In the US, the history of novel technologies is inextricably tied to conversion and ‘civilizing missions.’ Many of the first books published in the colonies were written in Indigenous languages in an effort to convert Indigenous people to Christianity and ‘save their souls.’ The first Bible printed in North America was in Algonquin, and funded by the (informatively-named) Corporation for Promoting and Propagating the Gospel of Jesus Christ in New England. The ways that trains, dams and pipelines have been used are a direct extension of those practices and principles.
This legacy proves once again that we should be cynical of corporate missions that ‘connect’ people. We have to qualify what connection entails. Railroading Religion shows settler technology as a source of strength, with its railroad lobbyists actively mediating on behalf of the LDS Church. Our History is the Future reveals these same tools to be tendrils of the effort to eliminate Indigenous peoples. That these arguments differ due to racism and colonialism is clear—the project of turning land into territory existed and still exists in the name of Manifest Destiny.
But the traditions that Estes describes show what roles technologies can play in the context of larger social, material, and ecological relations—a spiritual world of technology within other worlds. This is an ethical and political project long in the making.

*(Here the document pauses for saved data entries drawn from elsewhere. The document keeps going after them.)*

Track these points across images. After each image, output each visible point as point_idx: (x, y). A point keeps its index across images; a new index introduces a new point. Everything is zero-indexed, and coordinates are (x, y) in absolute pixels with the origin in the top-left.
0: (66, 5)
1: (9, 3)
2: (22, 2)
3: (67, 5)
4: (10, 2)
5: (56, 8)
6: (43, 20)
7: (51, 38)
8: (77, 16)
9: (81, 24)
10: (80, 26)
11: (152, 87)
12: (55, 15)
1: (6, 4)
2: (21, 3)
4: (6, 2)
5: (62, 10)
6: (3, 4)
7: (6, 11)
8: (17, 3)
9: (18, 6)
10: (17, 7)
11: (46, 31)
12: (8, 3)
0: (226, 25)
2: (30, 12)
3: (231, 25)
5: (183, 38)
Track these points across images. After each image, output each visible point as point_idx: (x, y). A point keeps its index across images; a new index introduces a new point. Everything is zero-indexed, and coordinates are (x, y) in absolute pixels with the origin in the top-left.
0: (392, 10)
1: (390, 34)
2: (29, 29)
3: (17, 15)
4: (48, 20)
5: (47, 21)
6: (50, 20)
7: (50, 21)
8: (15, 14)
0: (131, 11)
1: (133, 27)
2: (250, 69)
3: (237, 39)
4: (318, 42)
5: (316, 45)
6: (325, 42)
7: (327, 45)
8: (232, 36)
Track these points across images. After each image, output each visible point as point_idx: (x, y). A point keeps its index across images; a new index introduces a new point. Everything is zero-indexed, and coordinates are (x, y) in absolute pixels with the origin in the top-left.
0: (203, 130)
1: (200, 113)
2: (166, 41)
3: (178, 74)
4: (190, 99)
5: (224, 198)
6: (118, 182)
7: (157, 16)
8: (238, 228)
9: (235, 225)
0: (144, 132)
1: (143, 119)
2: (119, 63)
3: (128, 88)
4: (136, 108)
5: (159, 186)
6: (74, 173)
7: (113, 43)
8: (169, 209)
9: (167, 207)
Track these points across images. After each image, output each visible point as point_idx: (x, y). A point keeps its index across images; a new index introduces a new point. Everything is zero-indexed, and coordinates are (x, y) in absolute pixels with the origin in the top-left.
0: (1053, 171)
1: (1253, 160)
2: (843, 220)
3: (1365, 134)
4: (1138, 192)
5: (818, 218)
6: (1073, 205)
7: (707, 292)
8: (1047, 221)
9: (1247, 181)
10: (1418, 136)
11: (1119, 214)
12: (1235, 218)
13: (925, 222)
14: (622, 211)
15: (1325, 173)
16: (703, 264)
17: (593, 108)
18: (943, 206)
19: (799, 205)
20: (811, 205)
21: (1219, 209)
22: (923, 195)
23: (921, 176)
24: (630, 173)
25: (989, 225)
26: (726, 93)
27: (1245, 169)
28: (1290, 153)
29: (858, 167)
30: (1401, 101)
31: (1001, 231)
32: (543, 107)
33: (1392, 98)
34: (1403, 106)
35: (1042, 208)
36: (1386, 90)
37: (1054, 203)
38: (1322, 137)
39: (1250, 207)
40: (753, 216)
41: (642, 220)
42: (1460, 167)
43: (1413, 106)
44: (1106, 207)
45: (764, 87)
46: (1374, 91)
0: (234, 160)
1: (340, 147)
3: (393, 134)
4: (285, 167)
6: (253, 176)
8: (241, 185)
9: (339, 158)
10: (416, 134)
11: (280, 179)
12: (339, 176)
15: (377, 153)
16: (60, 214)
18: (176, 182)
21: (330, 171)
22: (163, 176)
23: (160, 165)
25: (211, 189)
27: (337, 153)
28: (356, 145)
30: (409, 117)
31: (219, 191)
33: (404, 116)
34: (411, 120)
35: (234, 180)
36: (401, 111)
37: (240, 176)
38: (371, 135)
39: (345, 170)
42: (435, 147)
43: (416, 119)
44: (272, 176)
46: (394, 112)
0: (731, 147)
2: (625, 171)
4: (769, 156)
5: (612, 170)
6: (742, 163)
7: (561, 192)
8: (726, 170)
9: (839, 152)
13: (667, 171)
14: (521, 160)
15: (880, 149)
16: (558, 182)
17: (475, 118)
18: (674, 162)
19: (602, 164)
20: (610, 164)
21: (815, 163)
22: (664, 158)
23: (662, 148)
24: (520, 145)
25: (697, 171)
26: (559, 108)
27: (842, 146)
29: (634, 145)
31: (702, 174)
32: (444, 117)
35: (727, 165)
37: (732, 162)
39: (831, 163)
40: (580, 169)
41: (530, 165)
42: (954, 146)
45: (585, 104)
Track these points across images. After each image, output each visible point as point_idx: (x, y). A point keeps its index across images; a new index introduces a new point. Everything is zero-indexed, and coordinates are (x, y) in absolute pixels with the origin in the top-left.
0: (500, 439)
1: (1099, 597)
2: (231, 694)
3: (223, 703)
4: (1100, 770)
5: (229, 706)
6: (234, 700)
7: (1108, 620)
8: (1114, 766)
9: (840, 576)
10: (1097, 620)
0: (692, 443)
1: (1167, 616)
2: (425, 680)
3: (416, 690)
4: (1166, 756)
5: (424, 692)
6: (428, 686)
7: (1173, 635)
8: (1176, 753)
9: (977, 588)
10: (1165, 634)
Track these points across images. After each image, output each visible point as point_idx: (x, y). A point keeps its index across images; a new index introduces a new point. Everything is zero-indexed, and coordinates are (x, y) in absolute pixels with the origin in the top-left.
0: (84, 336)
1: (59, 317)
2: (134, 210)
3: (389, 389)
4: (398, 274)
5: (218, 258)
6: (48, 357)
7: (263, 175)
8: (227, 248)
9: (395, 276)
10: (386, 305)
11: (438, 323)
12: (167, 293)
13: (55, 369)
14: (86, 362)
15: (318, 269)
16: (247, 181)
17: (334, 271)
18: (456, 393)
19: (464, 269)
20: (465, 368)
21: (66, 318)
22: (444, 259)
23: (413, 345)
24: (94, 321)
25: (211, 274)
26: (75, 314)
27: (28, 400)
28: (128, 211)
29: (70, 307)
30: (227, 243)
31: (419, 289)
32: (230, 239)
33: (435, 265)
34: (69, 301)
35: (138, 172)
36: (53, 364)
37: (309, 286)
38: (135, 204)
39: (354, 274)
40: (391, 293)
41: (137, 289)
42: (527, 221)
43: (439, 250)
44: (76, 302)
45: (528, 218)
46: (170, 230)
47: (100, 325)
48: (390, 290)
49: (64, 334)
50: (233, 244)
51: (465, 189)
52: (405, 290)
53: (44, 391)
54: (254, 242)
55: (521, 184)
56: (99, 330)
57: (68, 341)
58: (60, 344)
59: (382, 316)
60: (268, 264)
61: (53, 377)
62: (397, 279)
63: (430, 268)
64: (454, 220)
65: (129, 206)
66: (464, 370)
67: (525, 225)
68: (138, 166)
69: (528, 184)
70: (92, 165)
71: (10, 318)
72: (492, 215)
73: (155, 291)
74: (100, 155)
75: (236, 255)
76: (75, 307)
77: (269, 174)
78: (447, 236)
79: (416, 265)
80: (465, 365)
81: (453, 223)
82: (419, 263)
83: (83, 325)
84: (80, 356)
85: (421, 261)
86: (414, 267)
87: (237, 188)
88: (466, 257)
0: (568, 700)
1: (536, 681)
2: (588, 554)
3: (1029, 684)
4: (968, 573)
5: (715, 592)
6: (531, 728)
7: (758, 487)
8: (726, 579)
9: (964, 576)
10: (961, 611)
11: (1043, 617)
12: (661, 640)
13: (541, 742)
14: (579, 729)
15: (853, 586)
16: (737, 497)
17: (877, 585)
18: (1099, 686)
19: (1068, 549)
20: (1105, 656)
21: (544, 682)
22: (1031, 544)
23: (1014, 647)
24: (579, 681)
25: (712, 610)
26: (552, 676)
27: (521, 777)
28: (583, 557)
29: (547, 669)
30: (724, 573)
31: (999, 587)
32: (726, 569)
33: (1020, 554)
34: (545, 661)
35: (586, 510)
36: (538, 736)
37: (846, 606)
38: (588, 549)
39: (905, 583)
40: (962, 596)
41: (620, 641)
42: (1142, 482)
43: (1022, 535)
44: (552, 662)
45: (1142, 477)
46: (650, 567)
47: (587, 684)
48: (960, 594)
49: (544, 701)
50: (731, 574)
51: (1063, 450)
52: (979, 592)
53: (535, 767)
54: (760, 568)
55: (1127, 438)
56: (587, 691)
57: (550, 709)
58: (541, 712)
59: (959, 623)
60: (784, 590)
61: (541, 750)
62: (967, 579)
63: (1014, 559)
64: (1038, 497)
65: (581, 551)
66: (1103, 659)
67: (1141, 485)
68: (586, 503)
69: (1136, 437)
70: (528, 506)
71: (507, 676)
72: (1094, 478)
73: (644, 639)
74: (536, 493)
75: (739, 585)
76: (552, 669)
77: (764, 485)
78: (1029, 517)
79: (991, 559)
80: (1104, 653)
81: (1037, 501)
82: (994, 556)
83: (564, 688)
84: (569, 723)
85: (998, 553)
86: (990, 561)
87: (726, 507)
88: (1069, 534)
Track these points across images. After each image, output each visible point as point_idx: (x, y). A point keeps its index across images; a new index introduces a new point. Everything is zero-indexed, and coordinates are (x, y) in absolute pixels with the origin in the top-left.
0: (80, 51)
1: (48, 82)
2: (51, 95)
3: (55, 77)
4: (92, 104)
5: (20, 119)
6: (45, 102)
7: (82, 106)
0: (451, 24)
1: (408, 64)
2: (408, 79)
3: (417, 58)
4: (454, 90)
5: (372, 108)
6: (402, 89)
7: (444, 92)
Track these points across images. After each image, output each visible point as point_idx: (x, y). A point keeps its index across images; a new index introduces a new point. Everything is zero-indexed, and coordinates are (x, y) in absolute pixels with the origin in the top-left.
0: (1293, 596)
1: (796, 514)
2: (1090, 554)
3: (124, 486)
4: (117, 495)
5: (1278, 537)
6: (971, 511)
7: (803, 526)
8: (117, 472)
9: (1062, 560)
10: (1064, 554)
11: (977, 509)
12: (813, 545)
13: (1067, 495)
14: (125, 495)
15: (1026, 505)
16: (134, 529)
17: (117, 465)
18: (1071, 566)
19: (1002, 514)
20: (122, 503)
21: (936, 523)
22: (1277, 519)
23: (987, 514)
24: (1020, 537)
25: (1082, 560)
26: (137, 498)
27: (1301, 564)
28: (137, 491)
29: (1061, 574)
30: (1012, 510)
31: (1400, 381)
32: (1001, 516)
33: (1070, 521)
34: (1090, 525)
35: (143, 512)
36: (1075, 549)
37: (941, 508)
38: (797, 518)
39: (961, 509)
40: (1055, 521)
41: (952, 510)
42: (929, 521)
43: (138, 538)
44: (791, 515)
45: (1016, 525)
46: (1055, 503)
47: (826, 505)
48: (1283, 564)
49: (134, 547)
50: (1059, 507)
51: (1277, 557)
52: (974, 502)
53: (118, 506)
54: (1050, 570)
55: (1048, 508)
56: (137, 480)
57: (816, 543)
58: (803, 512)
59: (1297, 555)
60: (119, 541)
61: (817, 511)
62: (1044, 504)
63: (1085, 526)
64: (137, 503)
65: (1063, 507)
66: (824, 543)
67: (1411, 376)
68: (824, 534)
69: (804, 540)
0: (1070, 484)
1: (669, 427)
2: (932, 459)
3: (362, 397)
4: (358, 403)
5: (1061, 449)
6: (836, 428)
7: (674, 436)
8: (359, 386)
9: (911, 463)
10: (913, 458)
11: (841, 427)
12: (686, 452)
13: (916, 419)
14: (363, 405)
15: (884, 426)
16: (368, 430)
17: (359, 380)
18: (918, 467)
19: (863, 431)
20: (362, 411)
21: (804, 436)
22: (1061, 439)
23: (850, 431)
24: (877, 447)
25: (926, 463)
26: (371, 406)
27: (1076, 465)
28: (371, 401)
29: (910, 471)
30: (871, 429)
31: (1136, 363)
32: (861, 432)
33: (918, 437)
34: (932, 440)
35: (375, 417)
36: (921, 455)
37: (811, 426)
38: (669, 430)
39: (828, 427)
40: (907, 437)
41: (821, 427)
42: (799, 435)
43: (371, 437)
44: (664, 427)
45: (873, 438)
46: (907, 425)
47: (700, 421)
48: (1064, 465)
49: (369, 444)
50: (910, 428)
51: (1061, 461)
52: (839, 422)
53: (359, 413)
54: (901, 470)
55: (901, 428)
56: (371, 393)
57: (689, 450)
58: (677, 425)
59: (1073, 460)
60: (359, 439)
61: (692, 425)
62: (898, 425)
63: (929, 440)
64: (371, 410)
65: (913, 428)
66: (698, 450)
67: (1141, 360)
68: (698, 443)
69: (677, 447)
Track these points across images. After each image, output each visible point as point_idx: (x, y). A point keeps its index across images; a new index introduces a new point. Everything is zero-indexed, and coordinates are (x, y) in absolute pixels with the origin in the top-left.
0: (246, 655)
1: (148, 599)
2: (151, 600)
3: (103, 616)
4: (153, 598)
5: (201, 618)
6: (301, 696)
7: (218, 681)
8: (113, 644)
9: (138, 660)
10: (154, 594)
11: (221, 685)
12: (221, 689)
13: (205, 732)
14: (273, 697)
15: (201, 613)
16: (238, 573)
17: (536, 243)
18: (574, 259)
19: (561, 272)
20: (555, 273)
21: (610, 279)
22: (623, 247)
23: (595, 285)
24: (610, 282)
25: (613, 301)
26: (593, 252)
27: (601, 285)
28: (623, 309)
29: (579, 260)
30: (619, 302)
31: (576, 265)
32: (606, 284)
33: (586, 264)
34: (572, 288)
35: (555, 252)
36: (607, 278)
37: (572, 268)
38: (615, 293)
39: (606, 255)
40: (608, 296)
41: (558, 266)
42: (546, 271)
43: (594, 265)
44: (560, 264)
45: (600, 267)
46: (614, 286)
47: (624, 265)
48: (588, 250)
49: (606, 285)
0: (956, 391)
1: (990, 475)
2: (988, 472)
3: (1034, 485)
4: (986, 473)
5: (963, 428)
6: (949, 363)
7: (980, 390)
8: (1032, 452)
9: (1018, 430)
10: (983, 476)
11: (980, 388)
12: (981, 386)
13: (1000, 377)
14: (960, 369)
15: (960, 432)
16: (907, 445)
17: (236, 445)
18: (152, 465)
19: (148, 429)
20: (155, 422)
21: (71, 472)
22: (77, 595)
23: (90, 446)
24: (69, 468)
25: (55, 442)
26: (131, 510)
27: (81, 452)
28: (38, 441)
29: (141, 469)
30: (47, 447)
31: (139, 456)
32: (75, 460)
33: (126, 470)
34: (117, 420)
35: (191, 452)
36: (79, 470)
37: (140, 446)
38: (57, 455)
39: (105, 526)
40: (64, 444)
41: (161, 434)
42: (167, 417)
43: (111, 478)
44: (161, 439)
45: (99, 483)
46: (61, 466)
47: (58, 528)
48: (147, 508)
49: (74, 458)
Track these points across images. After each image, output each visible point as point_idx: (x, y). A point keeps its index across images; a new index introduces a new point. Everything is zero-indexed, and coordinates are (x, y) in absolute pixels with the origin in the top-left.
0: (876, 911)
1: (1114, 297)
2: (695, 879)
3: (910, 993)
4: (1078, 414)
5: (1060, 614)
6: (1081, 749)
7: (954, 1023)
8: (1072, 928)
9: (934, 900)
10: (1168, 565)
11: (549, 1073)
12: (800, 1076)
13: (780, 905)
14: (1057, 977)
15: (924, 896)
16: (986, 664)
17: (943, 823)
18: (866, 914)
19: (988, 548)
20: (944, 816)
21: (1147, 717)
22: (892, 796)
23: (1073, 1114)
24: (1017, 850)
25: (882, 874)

Our History Is the Future highlights concrete means through which technologies and economic imperatives can be less extractive and more meditative. For instance, the legal construction of corporations as people (as Mitt Romney loves to remind us) invites the same privileges for natural entities like water and land. “Water Protectors personify water and enact kinship to the water, the river, enforcing a legal order of their own,” Estes affirms. “If the water, a relative, is not protected, then the river is not free, and neither are its people.”
These traditions and kinships also make clear that planned obsolescence is more than an ecological harm which violates the treaties that should exist between technological and non-human entities, but a relational and spiritual one that harms human beings as well. And, of course, they prove that ‘risk management’ is a nebulous construct, one vulnerable to the whims of its calculator, compelling more rigorous mechanisms of consent and dissent before a technology—a railroad, a pipeline, a dam, a facial recognition system—is constructed, let alone imagined. It also calls for the abolition of existing economic, political, and technological practices of empire, which certainly adds (even more) weight to the call to abolish big data framed as a product of chattel slavery by Yeshimabeit Milner of Data for Black Lives.
“Indigenous resistance is not a one-time event. It continually asks: What proliferates in the absence of empire?” Estes raises. “Thus, it defines freedom not as the absence of settler colonialism, but as the amplified presence of Indigenous life and just relations with human and nonhuman relatives, and with the earth.” At the least, this commitment rescues talk of the ‘technological revolution’ from the clutches of Steve Jobs-y buzzspeak.